Have you ever noticed that a lot of post-apocalyptic themed films, videogames, books, and other entertainment media splice American Western elements in? Not only that, but have you noticed that these splices make a lot of thematic sense? The mix of Western-style clothing, weaponry, and storytelling with the desperation, desolation, and rebirth of society in the Post-Apocalypse is a prevailing trope in post-apocalyptic fiction, particularly in videogames, and for good reason.
It’s really quite simple: the contexts of the wild-west and the post-apocalypse have a great deal in common. The post-apocalypse reintroduces the frontier to society, except instead of the lawless, undeveloped, untamed frontier of the Wild West, we find the frontier of the post-apocalyptic or nuclear wasteland. Equally anarchic, the wasteland is a frontier reborn from the familiar, redefining cities as undiscovered ruins, highways as untamed, littered paths, and power as violence. Emptiness in landscape and the necessity of the threat and execution of violence to keep order (or to obtain power) are particularly central to this crossover. Bandits occupy both spaces equally, and the environment as well as the creatures that inhabit it are an equal threat. Neat huh?
Films like Mad Max and books like The Road and A Boy and his Dog illustrate similarities in how their (wild-western and post-apocalyptic) stories are told, in the clothes characters wear, and in the actions of those characters. A grey area of morality is often highlighted as everyone looks out for themselves and everyone does what they must to survive in the hostile environment. The greater good is often challenged by the characters’ desires, and whether actions are taken to benefit all or just the protagonist’s will (sometimes both), violence is always a culmination or solution.
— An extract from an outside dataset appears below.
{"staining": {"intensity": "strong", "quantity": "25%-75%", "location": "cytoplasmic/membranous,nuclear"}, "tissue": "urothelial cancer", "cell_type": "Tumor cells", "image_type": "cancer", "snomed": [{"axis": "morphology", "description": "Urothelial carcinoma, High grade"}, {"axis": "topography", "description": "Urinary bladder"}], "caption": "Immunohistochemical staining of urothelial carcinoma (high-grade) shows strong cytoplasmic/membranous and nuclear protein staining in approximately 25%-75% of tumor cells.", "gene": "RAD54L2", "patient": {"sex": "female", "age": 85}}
Lets check out some games that suggest this trend:
Fallout: New Vegas (Bethesda)
Just look at the cover above. There's a figure in a duster carrying a revolver. The game already lets you know it has some heavy Western influences. Talk about a merger, even the locale (regardless of its post-nuclear status) just rings wild-west. A prison break and a countryside overrun by escaped inmates directly opposed to the law? Check. A town taken over by outlaws and in desperate need of a new sheriff, a perceived as penultimate authority by its ability to use violence? Check. A local populace that would rather keep to their own way of keeping law—through threat of violence—than surrender autonomy to a foreign power (think local ranchers and towns against corporate interests like railroads and monopolies)? Check again! Heck, even the character you create and grow can be customized to be more effective with wild-west themed weapons like hatchets, dynamite, revolvers, and lever-action shotguns and rifles! Add in the ability to make “evil” and “good” choices in a world of grey—everything you do affects someone—and the wild-west is incarnate within the nuclear fallout. Cowboy hats and leather trenchcoats are included.
Rage (id Software)
A less direct reference, Rage tips its proverbial cowboy hat to the wild-west in the form of artistic design and basic themes. One of the main establishments has a sheriff in garb that, though certainly ad-hoc as post-apocalyptic dress goes, is more akin to the wild-west than science fiction. The mayor wears a top-hat and a blazer. Bandits claim territory and terrorize anyone and everyone. Wild creatures will eat you (mutants replace mountain lions). One of the weapons you receive is a revolver rather than a modern or science-fiction pistol. A bow and arrow? How about a crossbow! Okay, that’s a stretch, but Rage feels pretty Western, anyway.
Wasteland and Wasteland 2
Here we have another post-apocalyptic setting in Las Vegas. The original Wasteland’s protagonists were Desert Rangers and conducted themselves quite like a posse of sheriffs. The title “Desert Ranger” itself alludes to the wild-west tropes of the desert and the ranger: a lone gunman with a chip on his/her shoulder attuned to the wild landscape. The sequel is practically a retelling of the same story, in the same setting.
The Last of Us
This title feels like a western in many senses, particularly those I've already covered, but the soundtrack itself—minimalistic, focused on spacious percussion, synth drones, and acoustic guitar—helps give the game a very western feel to it. Check out a previous post for the review of the soundtrack.
Are there any other examples that you can come up with?